• [TEXT EXCERPT]
%%

That is a stronger case than the one before us. Here there was no order given by the master, and the risk was open and obvious. In our view of the case, however, the presence or absence of the light is not material, for that was not the proximate cause of the accident. The proximate cause was the removal of the safety bar with the knowledge and consent of the defendant in error, in reliance upon the promise of the employee to restore it. It was removed without authority upon the part of the company, and the promise of restoration could not be relied upon, as we have already said, because not made by one who had authority to act for or in behalf of the company.
Without going into an extended discussion of what seems to us a case so plain as not to need discussion, we are of opinion that the court erred in granting instructions Nos. 2, 3 and 4 on behalf of the defendant in error, and in refusing to grant instruction No. 10 as asked for. That instruction reads as follows:
*432 “If you find from the evidence that the plaintiff authorized the witness Kennedy to remove the mail grab on the car used by him, then you are instructed as matter of law that your verdict must be for the defendant.”

%%

• [DATA SHOWN]
%%

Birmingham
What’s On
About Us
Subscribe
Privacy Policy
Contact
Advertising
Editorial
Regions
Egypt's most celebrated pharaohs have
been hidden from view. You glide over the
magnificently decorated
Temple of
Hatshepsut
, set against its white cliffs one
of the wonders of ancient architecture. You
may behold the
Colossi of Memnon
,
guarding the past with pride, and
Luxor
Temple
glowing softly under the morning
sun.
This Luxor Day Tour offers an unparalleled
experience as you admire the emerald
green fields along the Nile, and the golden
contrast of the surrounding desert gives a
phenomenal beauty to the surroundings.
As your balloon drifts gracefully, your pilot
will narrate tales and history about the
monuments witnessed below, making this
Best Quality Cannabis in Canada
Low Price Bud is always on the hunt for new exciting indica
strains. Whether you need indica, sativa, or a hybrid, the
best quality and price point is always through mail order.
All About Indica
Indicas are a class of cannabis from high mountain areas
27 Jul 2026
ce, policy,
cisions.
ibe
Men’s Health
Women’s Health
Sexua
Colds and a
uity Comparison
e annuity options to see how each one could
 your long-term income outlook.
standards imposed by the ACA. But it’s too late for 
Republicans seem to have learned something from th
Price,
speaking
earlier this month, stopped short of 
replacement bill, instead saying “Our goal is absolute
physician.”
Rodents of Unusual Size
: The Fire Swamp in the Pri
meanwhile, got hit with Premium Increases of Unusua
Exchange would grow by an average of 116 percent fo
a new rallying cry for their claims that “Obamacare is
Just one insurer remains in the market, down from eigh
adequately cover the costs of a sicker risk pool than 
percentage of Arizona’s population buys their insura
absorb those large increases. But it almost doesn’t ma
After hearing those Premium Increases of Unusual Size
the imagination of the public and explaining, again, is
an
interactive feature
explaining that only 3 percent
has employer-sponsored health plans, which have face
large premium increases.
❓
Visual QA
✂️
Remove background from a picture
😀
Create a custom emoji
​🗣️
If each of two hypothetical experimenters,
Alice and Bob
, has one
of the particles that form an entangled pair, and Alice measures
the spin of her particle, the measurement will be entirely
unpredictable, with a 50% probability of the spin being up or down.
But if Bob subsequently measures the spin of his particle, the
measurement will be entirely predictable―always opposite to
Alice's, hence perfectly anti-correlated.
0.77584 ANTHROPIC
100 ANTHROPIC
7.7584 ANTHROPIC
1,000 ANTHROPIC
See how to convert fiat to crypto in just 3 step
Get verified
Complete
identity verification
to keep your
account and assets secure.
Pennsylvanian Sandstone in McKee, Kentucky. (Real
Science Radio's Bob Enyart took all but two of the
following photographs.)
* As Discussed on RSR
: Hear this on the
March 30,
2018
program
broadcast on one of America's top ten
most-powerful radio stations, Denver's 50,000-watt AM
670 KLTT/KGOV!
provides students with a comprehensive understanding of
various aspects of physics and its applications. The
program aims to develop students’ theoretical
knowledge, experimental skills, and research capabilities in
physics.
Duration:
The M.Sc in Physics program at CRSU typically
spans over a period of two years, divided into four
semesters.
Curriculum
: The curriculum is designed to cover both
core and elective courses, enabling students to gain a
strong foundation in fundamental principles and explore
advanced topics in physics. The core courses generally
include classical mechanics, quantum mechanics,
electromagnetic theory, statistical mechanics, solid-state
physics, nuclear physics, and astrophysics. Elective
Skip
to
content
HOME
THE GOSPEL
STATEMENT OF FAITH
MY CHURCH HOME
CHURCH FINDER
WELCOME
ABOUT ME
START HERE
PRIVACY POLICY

%%

• [WHAT YOU HAVE TO DO] From the court opinion text, extract verbatim the passage beginning at the words "That is a stronger" and ending after the words "of the company.".

• [TASK RESULT]
That is a stronger case than the one before us. Here there was no order given by the master, and the risk was open and obvious. In our view of the case, however, the presence or absence of the light is not material, for that was not the proximate cause of the accident. The proximate cause was the removal of the safety bar with the knowledge and consent of the defendant in error, in reliance upon the promise of the employee to restore it. It was removed without authority upon the part of the company, and the promise of restoration could not be relied upon, as we have already said, because not made by one who had authority to act for or in behalf of the company.